'Menjadi pusat perhatian'
"Beneran lo kepilih?" Tanya Devan sambil menggeleng gelengkan kepalanya takjub.
"Hm."
"Reova, gimana bisa ekspresi lo sedatar itu, hah?! Woyy... Itu kesempatan besar lo jadi aktor ternama!" Ucap Devan lagi sambil menggoyang goyangkan kedua bahu Reova. Reova mendengus jijik.
"Bukan dia yang biasa, lo aja yang berlebihan." Kata Alan sambil menopangkan dagunya pada tangan kanan yang ada diatas meja. "Gue juga kepilih loh, cuma jadk pemeran sampingan doang sih." Lanjutnya.
"Astaga... Kalian berdua mungkin jo---" Ucapan Devan terputus.

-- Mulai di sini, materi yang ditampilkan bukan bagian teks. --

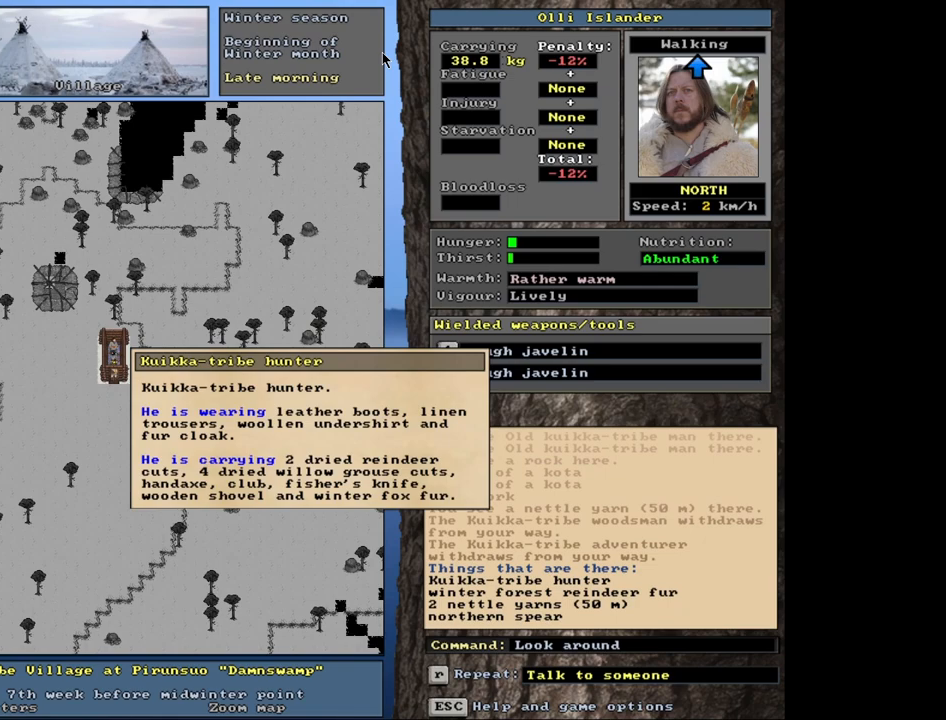
{"keys": [], "mouse": [], "events": []}
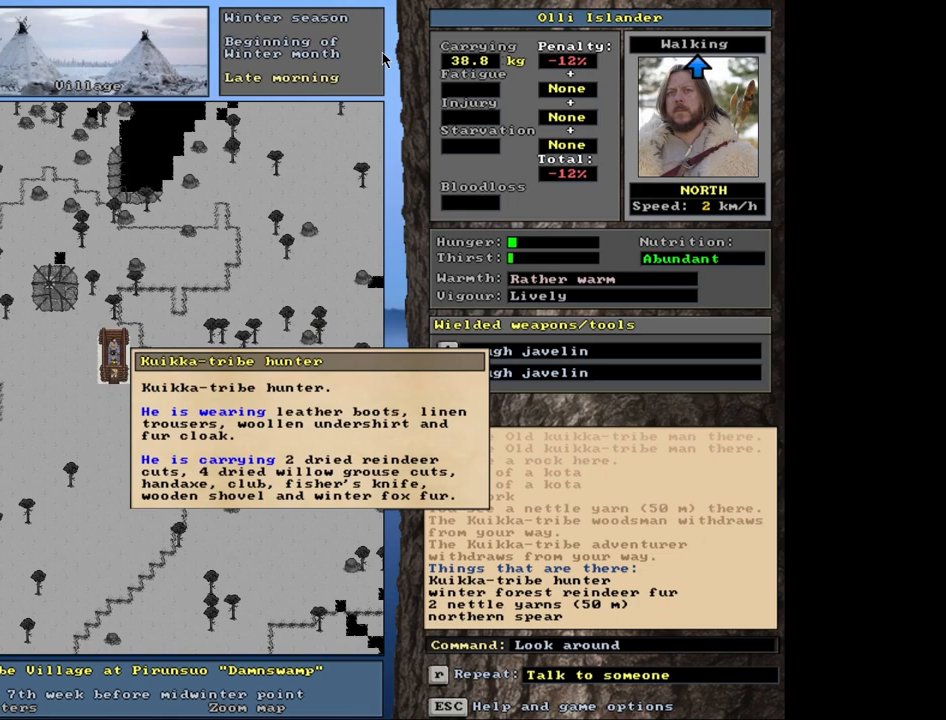
{"keys": [], "mouse": [], "events": [[117, "escape", "down"], [217, "escape", "up"]]}
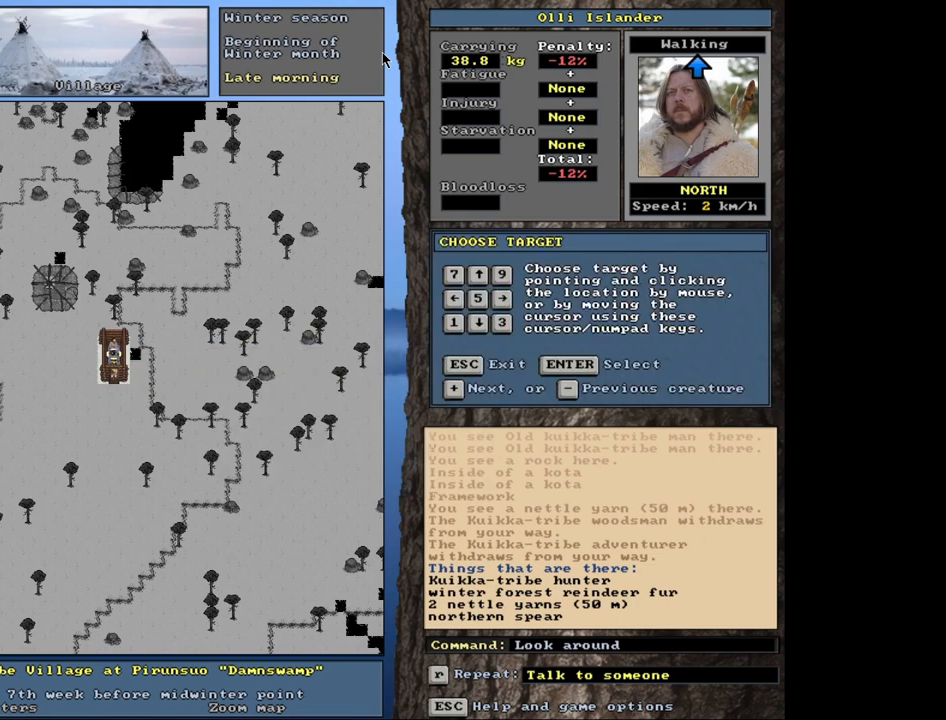
{"keys": [], "mouse": [], "events": []}
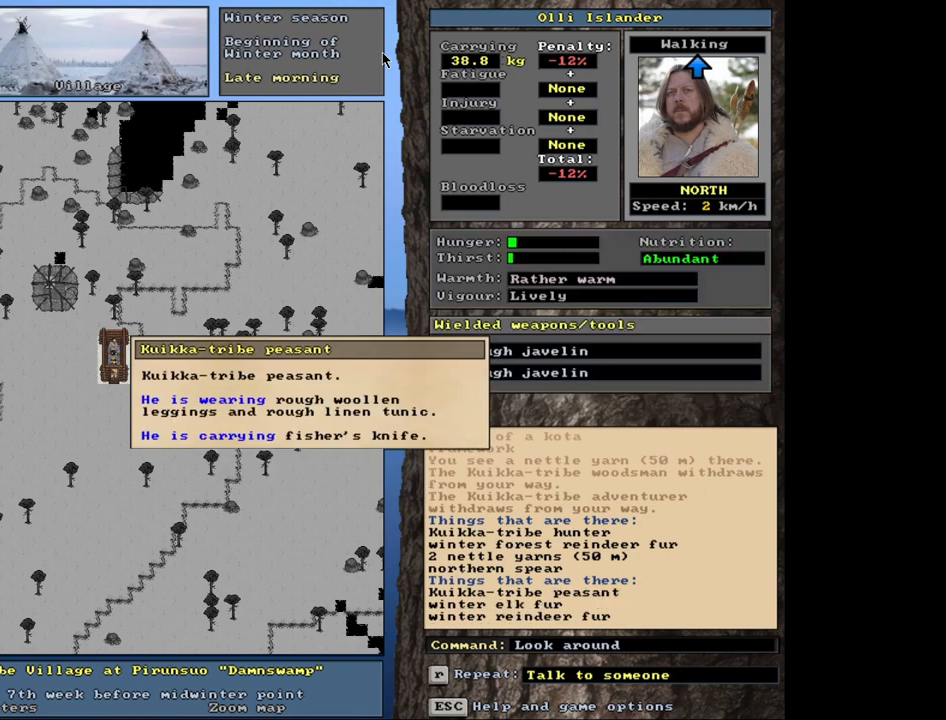
{"keys": [], "mouse": [], "events": []}
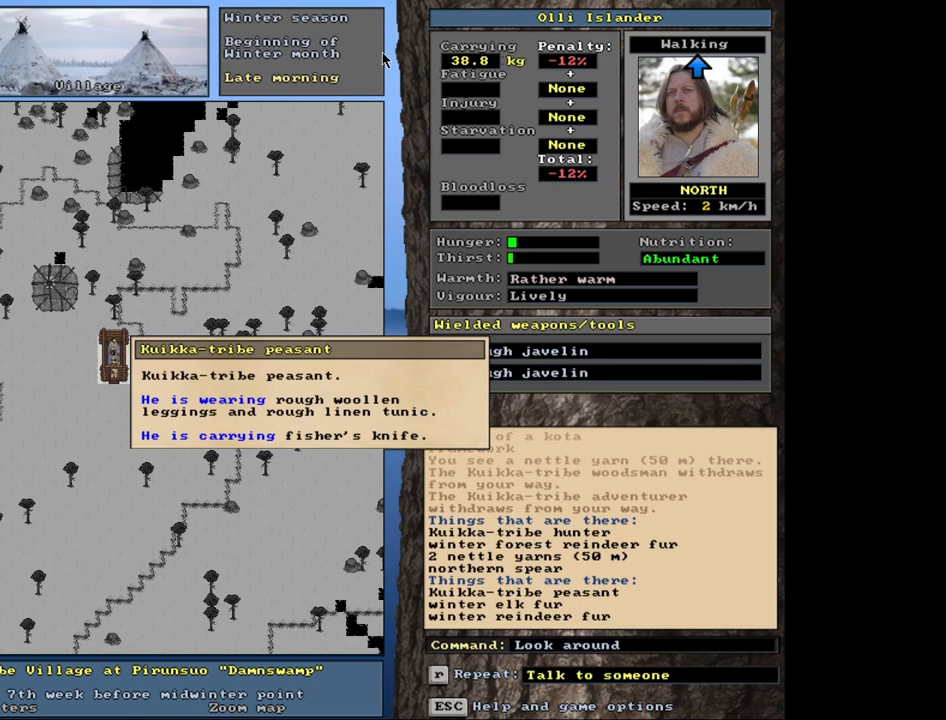
{"keys": [], "mouse": [], "events": []}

"Mblo." Lanjut Reova datar. Daripada Devan mengatakan sesuatu yang menjijikkan baginya.
"Mksud gue tuh jodoh... Bukan jomblo. Lo mah gak bisa diajak bercanda." Sungut Devan.
"Candaan lo garing. Dasar model papan cuci." Tandas Alan. Devan memang berprofesi lain dari kedua temannya. Jika kedua temannya bergelut di dunia perfilman dan pertelevisian dunia, dia memilih menjadi model. Devan sudah berhasil menjadi cover majalah pria dan juga tampil di berbagai peragaan busana mulai dari di tanah air, hingga mancanegara.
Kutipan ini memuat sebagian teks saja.